Congress members, state election chiefs, and voting rights advocates are decrying President Donald Trump’s insistence that the federal government wrest control of elections from the states.

But Trump himself is doubling down on his stance. 

In a radio interview on The Dan Bongino Show Monday, Trump said he believes that Republicans should “nationalize voting.”

“These people were brought to our country to vote and they vote illegally. Amazing that the Republicans aren’t tougher on it,” Trump falsely claimed. “The Republicans should say, we want to take over. We should take over the voting, the voting in at least many, 15 places. The Republicans ought to nationalize the voting.”

Shortly after Trump’s appearance, Sen. Alex Padilla (D-Calif.), rebuffed the president’s comments on social media. 

“Trump wants to control election outcomes because he knows his party can’t win on their failed policies and disastrous track record,” Padilla wrote. “We’re not going to let him.”

But at a press conference in the Oval Office Tuesday, Trump reinforced his comments that his administration should take over elections from the states. 

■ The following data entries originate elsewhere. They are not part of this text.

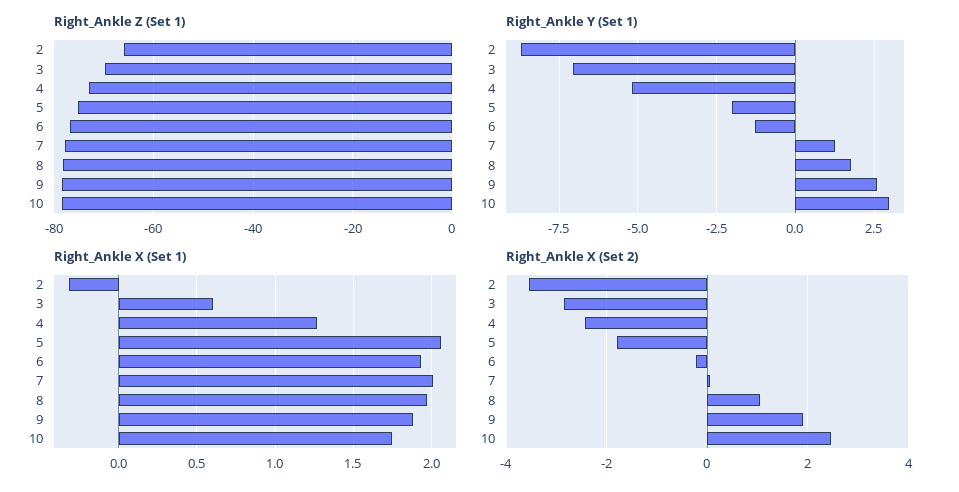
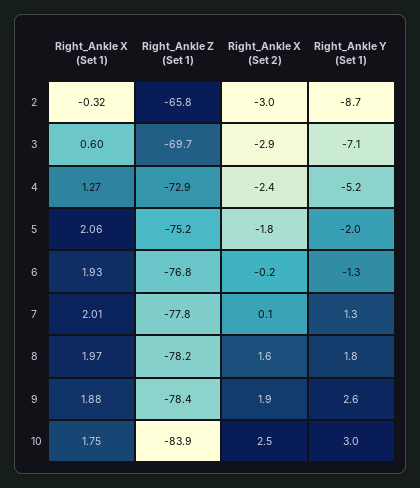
Right_Ankle Z (Set 1), 10: -78 -> -83.9
Right_Ankle X (Set 2), 2: -3.6 -> -3
Right_Ankle X (Set 2), 8: 1 -> 1.6

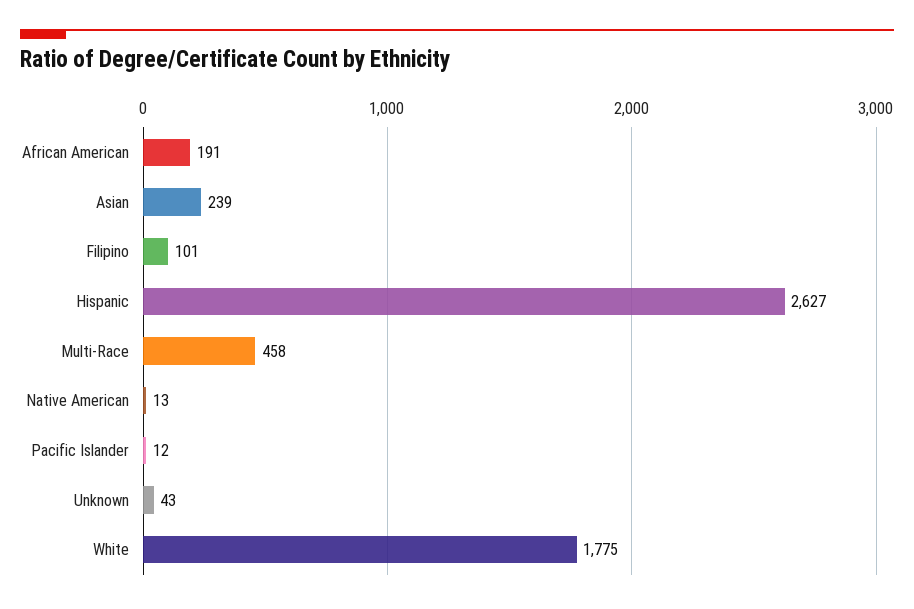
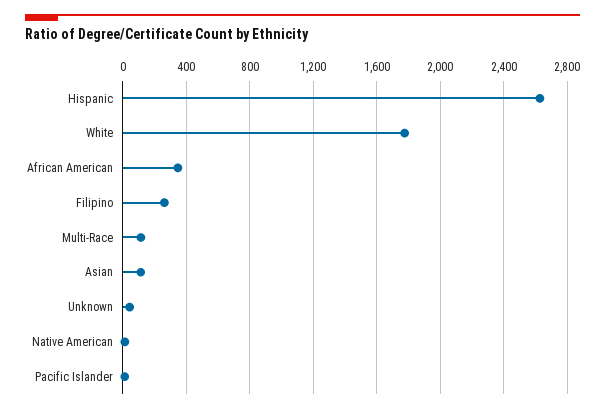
African American: 191 -> 350
Asian: 239 -> 100
Filipino: 101 -> 250
Multi-Race: 458 -> 100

“If you think about it, a state is an agent for the federal government in elections,” Trump said. “I don’t know why the federal government doesn’t do them anyway.”

Colorado Secretary of State Jena Griswold (D) told Democracy Docket that Trump’s recent comments were “alarming rhetoric.”

“Trump is using the federal government to weaken our democracy, and he has escalated his attacks in his second term,” Griswold said. “He will not succeed.”

Chelsey Wininger, the executive director of the Democratic Association of Secretaries of State, issued a statement on behalf of 21 Democratic state election leaders that echoed Griswold’s concerns. 

“Donald Trump is calling for the end of free and fair elections in America,” Wininger said. “His previous attempts to intimidate Secretaries of State and other election officials have failed, and now he is clearly trying to interfere with how states run elections. Trump’s obsession with his 2020 loss has led to him personally ordering federal law enforcement agents to investigate election administrators. This is authoritarianism, plain and simple. The Constitution must be upheld, and states must continue to run our elections.”

It’s not just elected officials calling Trump out. Public policy think tanks and voting rights advocates also criticized the president’s comments — reiterating that the Constitution clearly states Trump has no authority to take over elections. 

“Any calls to ‘nationalize’ our elections are a power grab by the Trump Administration,” Rebekah Caruthers, the president and CEO of Fair Elections Center, told Democracy Docket. “Our Constitution says that Congress and the states set the rules for our elections, and the hardworking election officials in thousands of jurisdictions all over the country run them—not the president.”

Mark Lindeman, policy and strategy director at Verified Voting, echoed that view. “As president, Trump has spoken and acted as if he has unlimited power, including unlimited power to interfere in elections,” Lindeman told Democracy Docket. “Americans should expect him to cross Constitutional lines, and we should be ready to push back.”

Walter Olson, a senior fellow at the libertarian Cato Institute, said in a statement that Trump’s comments are a “big red flag” for what’s to come.

“All of this would be bad enough even if floated by an ordinary lawmaker as a bill in Congress,” Olson said. “But this trial balloon for a federal takeover is not coming from any ordinary official. It is coming from a man who already once tried to overturn a free and fair election because it went against him, employing a firehose of lies and meritless legal theories, and who repeatedly pressed his underlings, many of whom in those days were willing to say ‘no,’ about schemes such as sending in federal troops to seize voting machines.”

Following Trump’s comments, House Speaker Mike Johnson (R-La.) was asked by reporters on Capitol Hill Tuesday whether he supported the federal government taking control over elections from the states. Though Johnson initially acknowledged that states, not the federal government, control election administration, he did his part to advance Trump’s conspiracies about voting on the president.

“What you’re hearing from the president is his frustration about the lack of some of the blue states, frankly, of enforcing these things and making sure that they are free and fair elections,” Johnson said. 

“We had three House Republican candidates who were ahead on election day in the last election cycle, and every time a new tranche of ballots came in, they just magically whittled away until their leads were lost, and no series of ballots that were counted after election day were our candidates ahead on any of those counts,” Johnson continued, referring to 2024 races in California. “It just looks on its face to be fraudulent.” 

Rep. Don Beyer (D-Va.) said on social media that Johnson was “lying” in his comments about California’s mail-in ballots. 

“He knows that counting mail votes is not “magic” or “fraudulent,” it is following the law,” Beyer wrote. “Echoing these lies shows how beholden Johnson is to the Liar In Chief, but the Speaker of the House should be above such awful behavior.”